On November 16, 2004, twelve picketing farmers and two children were killed and hundreds were injured at Hacienda Luisita itself when police and soldiers stormed a blockade by plantation workers. The protesters were pushing for fairer wages, increased benefits and, more broadly, a greater commitment for national land reform.
It is the story of one powerful family that has produced two presidents of the country, Cory and Benigno III, blind to its obligation to poor citizens and the decades-long struggle of ten thousand of farm workers and their families for land and justice. The Cojuangcos have often garnered criticism for their unyielding ownership of the estate. The Filipino people see it as a symbol of the country’s paralyzing oligarchy, with some of the country’s most powerful figures all having stakes in the property.
Up to the last day
Dean Jerry was aware of this difficulty and decided to give the example. Belonging to a clan of landowners, he suggested to his mother to award to the tenants their share of land according to the laws of Land Reform but his mother and siblings kept quiet about it. Yet he was decided to follow his inspiration. In an unprecedented gesture, he waived his rights to whatever land would be his inheritance. He became landless but God gave him what his family needed for the education of his children. Years later, he said: “I began to realize that I had started then not only to learn but to teach by word and example, the Word of God, as I understood it.” But even now, none of his relatives ever understood what he did.

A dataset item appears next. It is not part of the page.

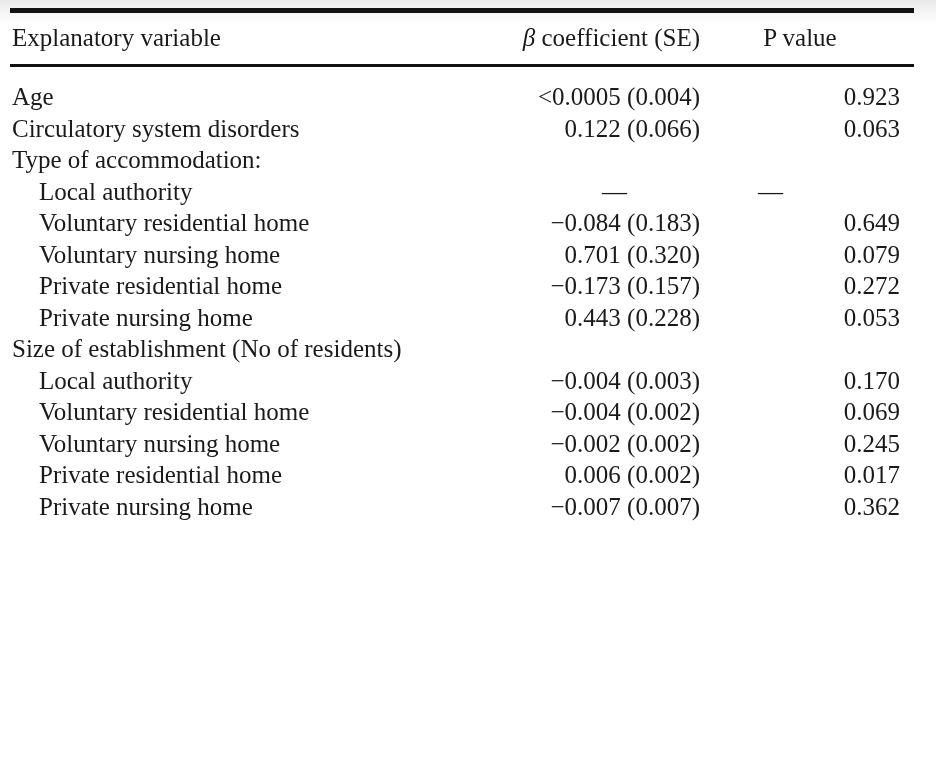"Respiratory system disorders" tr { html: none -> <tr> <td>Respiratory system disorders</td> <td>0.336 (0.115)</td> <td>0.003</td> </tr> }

For half a century, Dean Jerry incessantly proclaimed the basic dignity of the small Filipino farmer and the peasant’s importance as backbone of the nation. His books, particularly, “Ours to Share” and “Philippine Socio-Economic Problems” became the “bible” of many social activists. The significance of his efforts to promote Catholic social teachings was recognized by the Vatican which named him to the Council of the Laity in 1968. It was there that he also became friend with Cardinal Karol Wojtyla who later became Pope John Paul II.
Yet, despite his great stature and intellect, Dean Jerry, in times of adversity, always tried to draw out the hidden strength of the farmers by depending on them. When big decisions needed to be made, he summoned all his powers of observation and intuition to determine their real aspirations and inclinations. In times of victory, he was quick to point out the strength, the generosity, and the virtues of the farmers and attracted everyone by focusing attention away from himself.
Stories of the multitudes of farmers he met are filled with anecdotes of how he slept on the bare wooden floors of their nipa huts or under the trees, how he ate what they ate, how he sometimes rode tricycles to their meetings, and how he never turned away anyone who wanted to talk to him in the barrios.
Despite being born to a landlord family, Dean Jerry was, at heart, a small farmer. And he was happiest when he was among them. It was, therefore, truly symbolic that he died peacefully of heart failure as he took a nap in a farmer’s nipa hut while resting after yet another one of his never-ending farmer-seminars, and only few kilometers away from where he had founded the FFF 50 years earlier. He was 79 years of age.